Im Kampf um die SPD-Vorherrschaft in Dortmund geht es nicht nur um die drei Personen, die glauben, die Stadt unter sich aufteilen zu können. Wie in einem Raumschiff schweben sie über Dortmund. Es wird vor allem um die Bilanz des Oberbürgermeisters Gerhard Langemeyer gehen und um die Frage, was hat die SPD in den letzten acht Jahren für die Menschen geleistet, außer ein unterhaltsames Rahmenprogramm inklusive Machtkampf.
Es geht um die wichtigen Fragen: Was ist gelungen? Zunächst ist da ein Bild der Erfolge auf die ein Betrachter blickt in der SPD-Herzkammer Dortmund. Mikrotechnik. Computertechnik. Forschung. Logistik. Das wird einem hingeworfen und eingetrichtert von gleich gefühlt einem duzend Pressesprechern. Aber was steckt dahinter? Wenn man hinter die Fassaden schaut? Wenn man sich eingräbt in die Details?

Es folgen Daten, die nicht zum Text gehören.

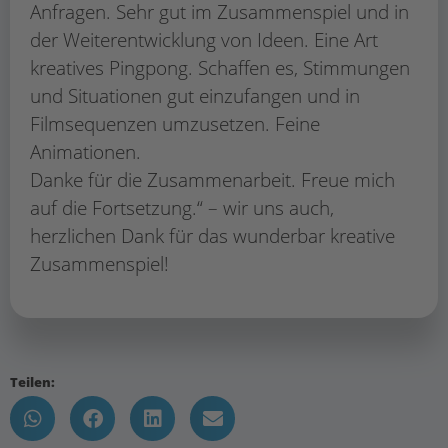
Anfragen. Sehr gut im Zusammenspiel und in
der Weiterentwicklung von Ideen. Eine Art
kreatives Pingpong. Schaffen es, Stimmungen
und Situationen gut einzufangen und in
Filmsequenzen umzusetzen. Feine
Animationen.
Danke für die Zusammenarbeit. Freue mich
auf die Fortsetzung.“ – wir uns auch,
herzlichen Dank für das wunderbar kreative
Zusammenspiel!
Teilen:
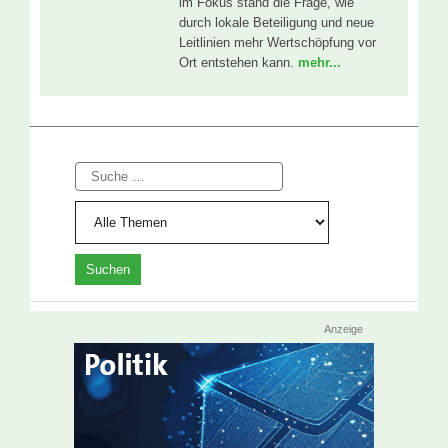
im Fokus stand die Frage, wie
durch lokale Beteiligung und neue
Leitlinien mehr Wertschöpfung vor
Ort entstehen kann.
mehr...
Suche
Anzeige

Bleiben wir zunächst noch mal kurz an der Oberfläche. Mit kräftigen Farben strahlt das Dortmund Project weit über die Ostruhrkommune hinaus. Es zeigt eine Stadt im erfolgreichen Strukturwandel – weg von der Stahl- und Bierindustrie hin zu modernen Branchen. Immer stehen die Erfolge im Zentrum. In der Informationstechnik, in der Logistik und in der Mikrotechnik. Unternehmen siedeln sich an. Jobs entstehen. Aufbruch überall. , Langemeyer hat das Dortmund Project mit seinem Namen verschmolzen.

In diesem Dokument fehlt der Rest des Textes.